As per previously announced plans, Chrome is restricting third-party cookies by default for 1% of Chrome users to facilitate testing, and then ramping up to 100% of users from Q3 2024. The ramp up to 100% of users is subject to addressing any remaining competition concerns of the UK's Competition and Markets Authority (CMA).
As of 4th January 2024, Chrome has started restricting third-party cookies by default for 1% of Chrome browsers. It may take several days to reach the full 1%.
Browsers that are part of the 1% group will also see new Tracking Protection user controls. You can try out these changes in Chrome 121 or higher by enabling chrome://flags/#test-third-party-cookie-phaseout
.
We'll keep you posted as we move further along the deprecation timeline. Refer to our updated landing page on preparing for the end of third-party cookies for immediate actions you can take to ensure your sites don't break.
Identify third-party cookie restrictions
The address bar for Chrome browsers that restrict third-party cookies will show an "eye" icon on a site that attempts to access third-party cookies:
Click the eye icon to see information about Tracking Protection, a new Chrome feature that limits cross-site tracking by restricting website access to third-party cookies by default:
Click the toggle to temporarily allow third-party cookies for the current site:
Chrome DevTools alerts
For browsers not in the 1% group, and without third-party cookies blocked from chrome://settings/cookies
, Chrome DevTools displays warnings about cross-site cookie issues:
For browsers in the 1% group, DevTools displays errors about reading and setting third-party cookies being blocked:
Settings changes
For browsers in the 1% group, users will get a new chrome://settings/trackingProtection
page instead of chrome://settings/cookies
:
Get support, and report issues with third-party cookies
We want to learn about scenarios where sites break when third-party cookies are restricted, to ensure that we provide adequate guidance, tooling, and capabilities to allow sites to migrate away from their third-party cookie dependencies.
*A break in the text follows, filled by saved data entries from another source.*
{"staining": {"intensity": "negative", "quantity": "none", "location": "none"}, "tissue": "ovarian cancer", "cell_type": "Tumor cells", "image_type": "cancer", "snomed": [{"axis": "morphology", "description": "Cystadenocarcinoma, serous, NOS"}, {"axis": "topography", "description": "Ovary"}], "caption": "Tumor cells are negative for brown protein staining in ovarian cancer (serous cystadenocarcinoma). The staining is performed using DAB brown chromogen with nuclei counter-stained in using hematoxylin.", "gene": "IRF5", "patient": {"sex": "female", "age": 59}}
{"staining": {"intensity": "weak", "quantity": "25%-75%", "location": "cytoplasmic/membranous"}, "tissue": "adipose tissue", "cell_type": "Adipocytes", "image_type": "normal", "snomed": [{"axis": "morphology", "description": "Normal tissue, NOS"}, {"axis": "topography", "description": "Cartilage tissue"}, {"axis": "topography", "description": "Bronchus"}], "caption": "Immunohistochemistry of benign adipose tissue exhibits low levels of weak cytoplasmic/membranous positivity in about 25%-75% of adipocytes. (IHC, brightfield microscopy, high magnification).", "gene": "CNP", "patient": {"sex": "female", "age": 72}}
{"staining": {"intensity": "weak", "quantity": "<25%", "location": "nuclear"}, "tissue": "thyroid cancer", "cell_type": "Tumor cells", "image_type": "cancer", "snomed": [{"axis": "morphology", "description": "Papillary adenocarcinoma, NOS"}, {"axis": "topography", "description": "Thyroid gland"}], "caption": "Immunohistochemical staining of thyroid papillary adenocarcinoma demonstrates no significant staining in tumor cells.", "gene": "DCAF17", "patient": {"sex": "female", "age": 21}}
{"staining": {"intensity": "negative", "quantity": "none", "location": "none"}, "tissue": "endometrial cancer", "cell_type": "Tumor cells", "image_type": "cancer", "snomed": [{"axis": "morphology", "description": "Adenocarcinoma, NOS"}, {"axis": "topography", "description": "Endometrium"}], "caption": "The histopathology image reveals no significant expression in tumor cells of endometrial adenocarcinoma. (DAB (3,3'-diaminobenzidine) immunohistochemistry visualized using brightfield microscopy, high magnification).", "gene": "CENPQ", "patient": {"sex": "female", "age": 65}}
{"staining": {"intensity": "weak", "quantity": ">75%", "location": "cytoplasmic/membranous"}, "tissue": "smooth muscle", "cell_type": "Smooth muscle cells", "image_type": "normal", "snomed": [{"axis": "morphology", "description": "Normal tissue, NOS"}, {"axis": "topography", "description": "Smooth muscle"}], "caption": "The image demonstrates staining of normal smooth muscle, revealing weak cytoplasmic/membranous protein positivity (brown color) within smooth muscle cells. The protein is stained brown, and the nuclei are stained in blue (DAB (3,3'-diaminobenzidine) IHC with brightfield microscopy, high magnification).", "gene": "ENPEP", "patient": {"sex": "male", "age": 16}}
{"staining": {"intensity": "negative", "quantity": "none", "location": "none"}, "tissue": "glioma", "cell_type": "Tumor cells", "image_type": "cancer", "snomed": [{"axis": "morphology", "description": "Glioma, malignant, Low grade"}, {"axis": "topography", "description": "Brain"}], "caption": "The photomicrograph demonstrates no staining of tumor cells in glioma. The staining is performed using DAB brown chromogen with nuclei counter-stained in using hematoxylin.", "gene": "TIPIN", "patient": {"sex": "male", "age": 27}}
If your site or a service you depend on is breaking with third-party cookies disabled, you should report this on our breakage tracker at goo.gle/report-3pc-broken. It is also possible to request additional migration time with the third-party cookie deprecation trial for non-advertising use cases which would exclude your embedded site or service from the 1% test.
If you have questions around the deprecation process, you can raise a new issue using the "third-party cookie deprecation" tag on our developer support repository.